The cause of cerebral palsy (CP) is complicated, multifactorial, and challenging to determine in a single child. Although hypoxic-ischemic encephalopathy in full-term infants has also been somewhat linked to cerebral palsy, CP primarily affects preterm infants. The prevalence of cerebral palsy varies amongst the populations under study, ranging from less than 10 % to more than 30 %, in newborns with and without an acute hypoxic episode at birth.
What Are the Risk Factors for Perinatal Brain Damage?
Based on studies, three main categories of risk factors have been established and identified for perinatal encephalopathy. They are infection or inflammation (e.g., chorioamnionitis), chronic mal perfusion or hypoxia (e.g., fetal growth restriction), and premature delivery or prematurity. Maternal socioeconomic position and health history, a family history of neurologic disease, and the influence of genetics and epigenetics are factors that are frequently overlooked. It appears that maternal obesity is an additional risk factor on its own. Even after controlling for delivery mode and maternal risk variables, newborns of obese mothers were confirmed with perinatal brain injuries more frequently than infants of non-obese mothers.

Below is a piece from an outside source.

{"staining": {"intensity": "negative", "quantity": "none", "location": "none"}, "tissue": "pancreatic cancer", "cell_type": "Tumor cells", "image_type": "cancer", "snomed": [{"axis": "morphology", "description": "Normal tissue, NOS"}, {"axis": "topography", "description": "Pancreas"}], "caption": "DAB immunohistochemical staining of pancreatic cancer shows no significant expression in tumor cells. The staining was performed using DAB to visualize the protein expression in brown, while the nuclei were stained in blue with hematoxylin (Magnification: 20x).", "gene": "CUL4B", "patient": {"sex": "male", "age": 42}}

How Perinatal Brain Damage Is Managed?
Therapeutic hypothermia is presently the only available treatment that has been shown to enhance neurologic long-term outcomes in full-term and premature infants with HIE. The primary method of treatment for neonatal hypoxic-ischaemic damage in term infants is therapeutic hypothermia employing a targeted temperature-lowering regimen consisting of sequential periods of moderate chilling, maintenance, and delayed rewarming.

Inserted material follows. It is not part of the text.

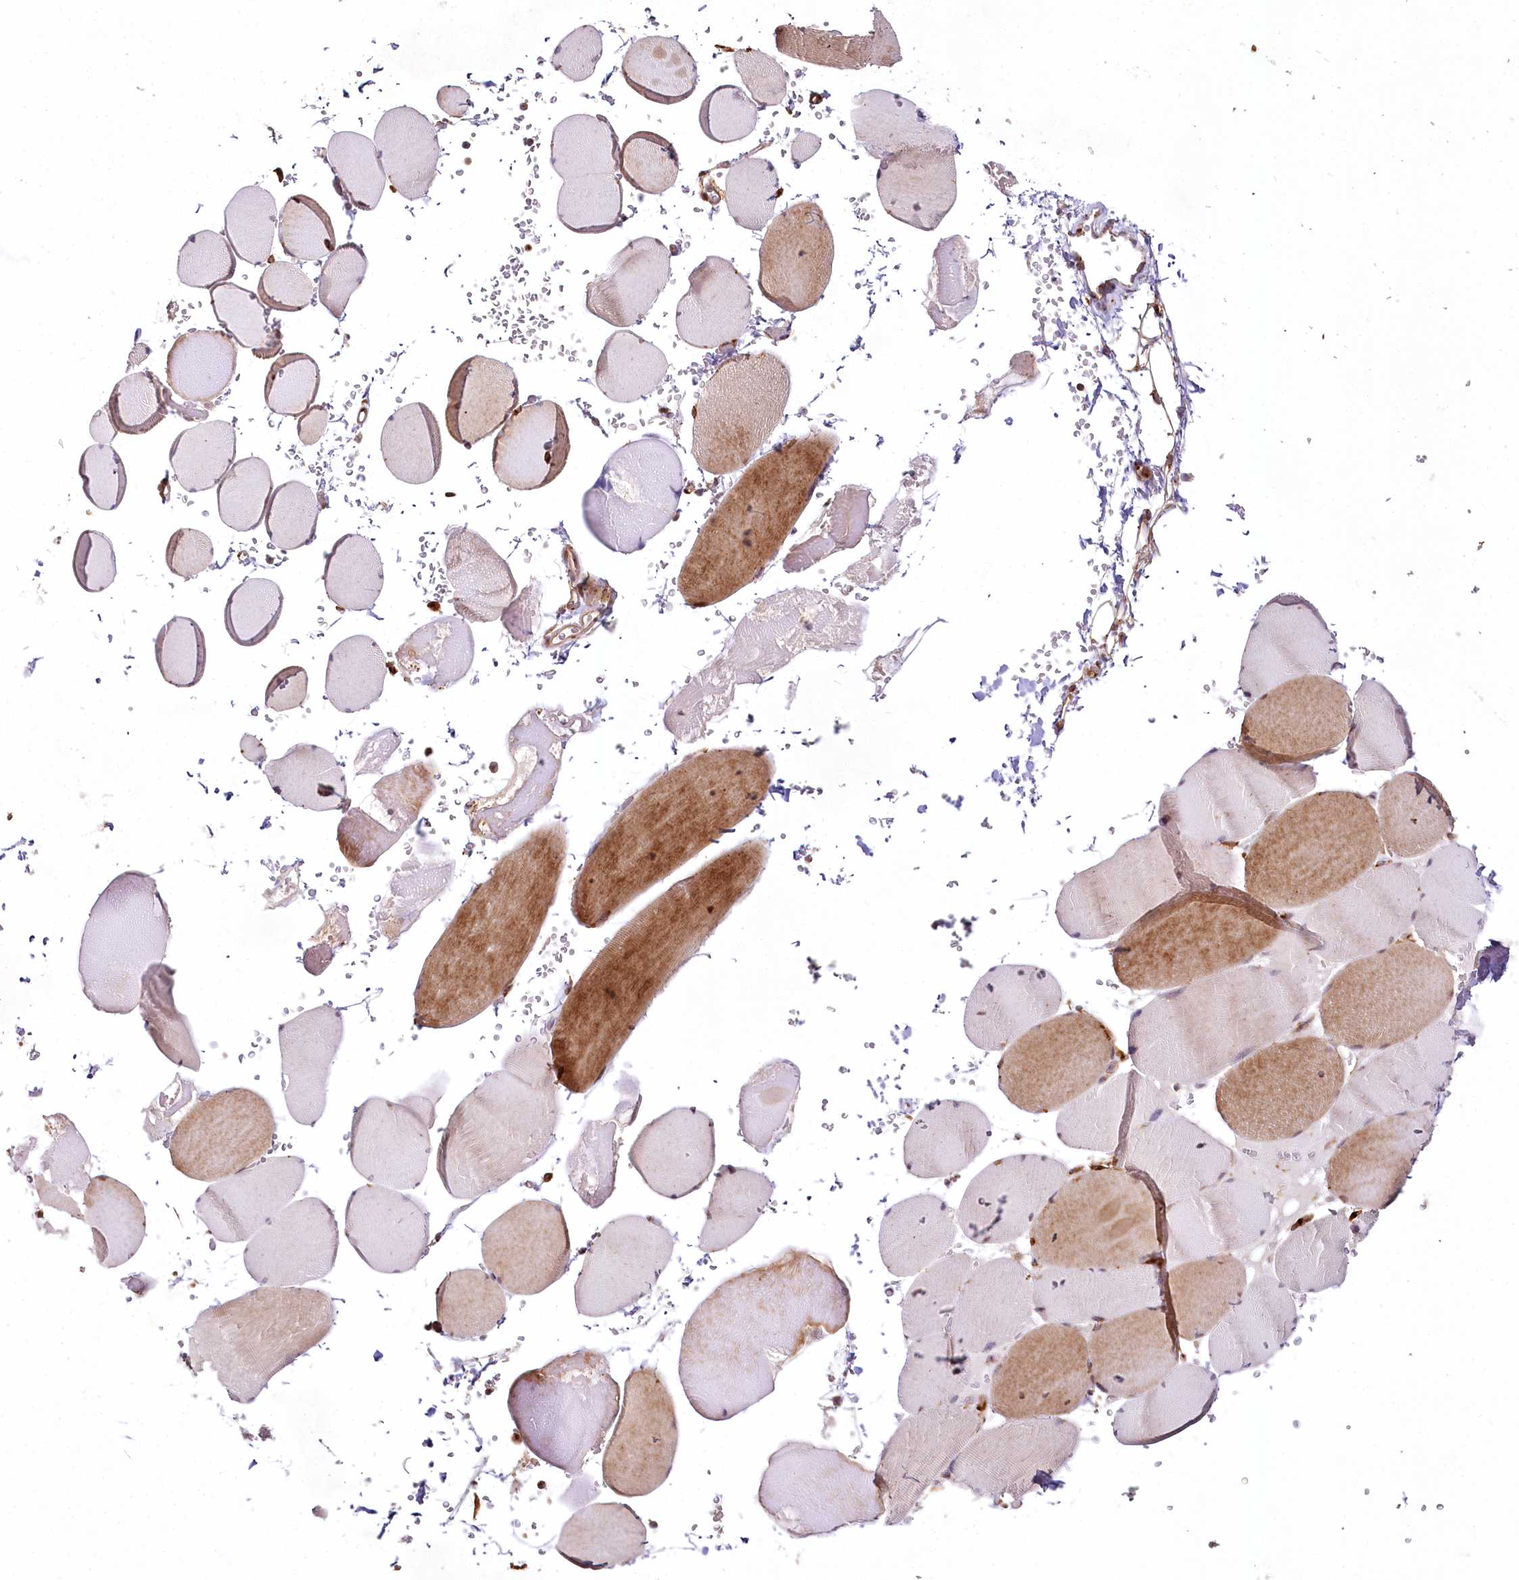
{"staining": {"intensity": "moderate", "quantity": "25%-75%", "location": "cytoplasmic/membranous,nuclear"}, "tissue": "skeletal muscle", "cell_type": "Myocytes", "image_type": "normal", "snomed": [{"axis": "morphology", "description": "Normal tissue, NOS"}, {"axis": "topography", "description": "Skeletal muscle"}, {"axis": "topography", "description": "Head-Neck"}], "caption": "Immunohistochemical staining of normal human skeletal muscle demonstrates 25%-75% levels of moderate cytoplasmic/membranous,nuclear protein staining in about 25%-75% of myocytes. The protein of interest is stained brown, and the nuclei are stained in blue (DAB IHC with brightfield microscopy, high magnification).", "gene": "COPG1", "patient": {"sex": "male", "age": 66}}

Cooling lowers brain metabolism, which in turn lowers the phase of secondary energy failure that occurs after an acute hypoxic-ischemic shock. There is little information available on treating patients later on. Cooling should be initiated within 6 hours to be neuroprotective. Therapeutic hypothermia reduces cerebral palsy, increases survival, and enhances neurodevelopmental outcomes at 18 months. Other possible treatment options, which target oxidative stress and inflammation after the initial injury, are either not currently in clinical trials or have not shown any signs of efficacy.
Conclusion
The causes and contributing factors of perinatal brain injury are typically complex, and a complete understanding of them is still relatively incomplete. Acute hypoxic episodes during delivery may play a less significant influence on perinatal brain damage, particularly in situations where intrauterine inflammation, preterm, persistent hypoxia or growth retardation, and genetic abnormalities seem to be more major contributors. A significant issue in the medical field is still accurately identifying the fetus "at risk" for a neurologic outcome at any gestational age.